*** Opening PASSAGE FOR REVIEW ***

The IFCN proposes a unified electrode nomenclature and electrode placement, called the 10–20 system (Klem et al. 1999), which includes 21 electrodes providing a good scalp coverage. This international and widely adopted system should be used on every scalp EEG in the ICU. The electrodes are named with a letter, representing the anatomical region (Fp = frontopolar, F = frontal, C = central, P = parietal, T = temporal, and O = occipital), and a number (even numbers on the right and odd numbers on the left; midline electrode is called z (zero)) (Fig. 2.2). The system is called 10–20 because each electrode is separated with 10 or 20 % of an anatomical distance.

The guidelines edited by the IFCN provide detailed methods of the electrode placement based on anatomical landmarks (Klem et al. 1999). The first step is to place the midline chain of electrodes, Fpz, Fz, Cz, Pz, and Oz (Fig. 2.3), by measuring the distance between the nasion and the inion through the vertex. Of note, Fpz and Oz positions will not be covered by an electrode. The next step is to measure the coronal distance from the left preauricular point to the right one through Cz. This will provide the position of T3 (also named T7), C3, C4, and T4 (also named T8) (Fig. 2.4). Then, in order to obtain the position of Fp1, F7, T5 (also named P7), and O1 on the left and Fp2, F8, T6 (also called P8), and O2 on the right, a circumferential measurement of the head through Fz, T3, Oz, and T4 should be obtained (Fig. 2.5). Finally, F3 should be placed at the intersection of Fp1–C3 and F7–Fz, F4 at the intersection between Fp2–C4 and Fz–F8, P3 at the intersection of C3–O1 and Pz–T5, and P4 at the intersection between C4–O2 and Pz–T6. A cerebral or extracerebral reference electrode, a ground, and an electrocardiogram should be placed eventually.

*** Closing PASSAGE FOR REVIEW ***
*** Opening RECORDS PROVIDED ***

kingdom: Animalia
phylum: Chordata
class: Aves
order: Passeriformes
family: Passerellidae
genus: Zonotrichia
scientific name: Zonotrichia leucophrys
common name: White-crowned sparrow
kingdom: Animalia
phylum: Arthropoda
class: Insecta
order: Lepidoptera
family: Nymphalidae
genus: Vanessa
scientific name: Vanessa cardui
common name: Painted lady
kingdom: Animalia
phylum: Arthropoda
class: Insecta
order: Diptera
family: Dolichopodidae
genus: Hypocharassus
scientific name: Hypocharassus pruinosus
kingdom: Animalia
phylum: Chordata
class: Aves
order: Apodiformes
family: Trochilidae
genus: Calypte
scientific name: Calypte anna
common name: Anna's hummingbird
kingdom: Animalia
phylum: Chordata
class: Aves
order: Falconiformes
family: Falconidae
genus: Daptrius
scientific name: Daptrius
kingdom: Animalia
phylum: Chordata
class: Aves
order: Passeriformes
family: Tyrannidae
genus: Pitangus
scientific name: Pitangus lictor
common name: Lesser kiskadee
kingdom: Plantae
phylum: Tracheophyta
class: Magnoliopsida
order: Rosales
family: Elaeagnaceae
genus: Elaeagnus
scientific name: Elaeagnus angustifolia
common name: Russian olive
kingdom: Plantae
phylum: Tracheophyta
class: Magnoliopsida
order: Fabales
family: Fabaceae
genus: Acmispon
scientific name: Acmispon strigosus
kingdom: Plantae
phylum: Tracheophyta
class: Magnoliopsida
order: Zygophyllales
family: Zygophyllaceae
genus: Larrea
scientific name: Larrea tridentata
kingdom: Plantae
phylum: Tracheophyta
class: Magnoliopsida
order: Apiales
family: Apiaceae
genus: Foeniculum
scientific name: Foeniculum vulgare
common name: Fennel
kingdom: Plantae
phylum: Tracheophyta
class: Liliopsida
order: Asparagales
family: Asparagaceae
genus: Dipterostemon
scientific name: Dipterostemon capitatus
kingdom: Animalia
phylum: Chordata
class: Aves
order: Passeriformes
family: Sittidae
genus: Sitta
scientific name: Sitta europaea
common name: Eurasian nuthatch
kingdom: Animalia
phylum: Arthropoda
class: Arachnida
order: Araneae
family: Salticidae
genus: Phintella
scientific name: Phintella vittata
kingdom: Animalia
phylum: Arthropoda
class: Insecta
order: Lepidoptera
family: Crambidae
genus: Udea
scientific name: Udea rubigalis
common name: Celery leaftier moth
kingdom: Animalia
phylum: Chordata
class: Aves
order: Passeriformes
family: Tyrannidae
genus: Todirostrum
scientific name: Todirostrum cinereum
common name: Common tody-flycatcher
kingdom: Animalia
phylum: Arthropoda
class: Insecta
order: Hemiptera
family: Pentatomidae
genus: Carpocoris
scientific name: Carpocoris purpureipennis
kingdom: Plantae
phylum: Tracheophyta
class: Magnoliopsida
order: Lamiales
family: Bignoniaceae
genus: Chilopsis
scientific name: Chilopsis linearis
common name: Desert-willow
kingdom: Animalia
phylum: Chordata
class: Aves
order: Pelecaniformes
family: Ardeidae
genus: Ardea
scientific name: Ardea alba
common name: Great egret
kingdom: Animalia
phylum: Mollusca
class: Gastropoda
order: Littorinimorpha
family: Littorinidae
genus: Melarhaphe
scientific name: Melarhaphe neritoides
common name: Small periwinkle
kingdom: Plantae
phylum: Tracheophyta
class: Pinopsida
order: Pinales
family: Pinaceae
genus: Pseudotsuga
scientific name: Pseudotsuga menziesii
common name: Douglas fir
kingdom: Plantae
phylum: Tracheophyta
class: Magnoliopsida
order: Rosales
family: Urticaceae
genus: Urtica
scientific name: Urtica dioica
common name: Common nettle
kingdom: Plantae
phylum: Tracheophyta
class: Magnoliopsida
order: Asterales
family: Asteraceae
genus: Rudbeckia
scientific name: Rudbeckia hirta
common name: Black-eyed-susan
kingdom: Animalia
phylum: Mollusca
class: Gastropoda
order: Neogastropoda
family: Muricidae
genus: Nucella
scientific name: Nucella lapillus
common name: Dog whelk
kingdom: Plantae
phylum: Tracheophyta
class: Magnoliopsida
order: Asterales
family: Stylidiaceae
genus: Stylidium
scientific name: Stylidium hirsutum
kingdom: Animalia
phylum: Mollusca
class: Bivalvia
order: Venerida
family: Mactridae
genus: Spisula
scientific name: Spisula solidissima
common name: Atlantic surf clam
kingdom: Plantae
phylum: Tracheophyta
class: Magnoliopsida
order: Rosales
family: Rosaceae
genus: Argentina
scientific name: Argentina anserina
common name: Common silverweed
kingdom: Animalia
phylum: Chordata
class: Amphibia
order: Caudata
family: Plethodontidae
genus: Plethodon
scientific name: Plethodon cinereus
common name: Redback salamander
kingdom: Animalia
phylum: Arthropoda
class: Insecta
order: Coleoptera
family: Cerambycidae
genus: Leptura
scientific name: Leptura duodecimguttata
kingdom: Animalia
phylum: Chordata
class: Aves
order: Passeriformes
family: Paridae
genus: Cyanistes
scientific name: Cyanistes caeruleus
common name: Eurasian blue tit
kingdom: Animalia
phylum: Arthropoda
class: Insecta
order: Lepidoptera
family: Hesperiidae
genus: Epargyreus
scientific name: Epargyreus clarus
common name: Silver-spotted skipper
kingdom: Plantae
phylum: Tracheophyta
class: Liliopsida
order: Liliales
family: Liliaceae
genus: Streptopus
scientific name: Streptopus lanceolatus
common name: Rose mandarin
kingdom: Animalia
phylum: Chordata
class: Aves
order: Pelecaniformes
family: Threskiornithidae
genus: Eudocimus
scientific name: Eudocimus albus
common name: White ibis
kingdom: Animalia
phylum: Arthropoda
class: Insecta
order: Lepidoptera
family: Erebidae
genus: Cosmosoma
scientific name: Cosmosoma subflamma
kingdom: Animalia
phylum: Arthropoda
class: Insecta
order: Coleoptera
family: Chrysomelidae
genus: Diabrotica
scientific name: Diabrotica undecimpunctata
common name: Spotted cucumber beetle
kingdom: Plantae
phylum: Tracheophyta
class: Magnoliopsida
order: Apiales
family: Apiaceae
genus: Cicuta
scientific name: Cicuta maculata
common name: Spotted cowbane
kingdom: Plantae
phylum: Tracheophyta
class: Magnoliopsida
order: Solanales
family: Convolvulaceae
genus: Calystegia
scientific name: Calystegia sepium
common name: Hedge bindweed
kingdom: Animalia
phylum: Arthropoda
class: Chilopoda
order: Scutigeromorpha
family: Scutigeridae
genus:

*** Closing RECORDS PROVIDED ***

## AIM OF THE EXERCISE
Retype the passage on EEG electrode placement word for word, everything from "The IFCN proposes" down to "an anatomical distance.".

## ANSWER AREA
The IFCN proposes a unified electrode nomenclature and electrode placement, called the 10–20 system (Klem et al. 1999), which includes 21 electrodes providing a good scalp coverage. This international and widely adopted system should be used on every scalp EEG in the ICU. The electrodes are named with a letter, representing the anatomical region (Fp = frontopolar, F = frontal, C = central, P = parietal, T = temporal, and O = occipital), and a number (even numbers on the right and odd numbers on the left; midline electrode is called z (zero)) (Fig. 2.2). The system is called 10–20 because each electrode is separated with 10 or 20 % of an anatomical distance.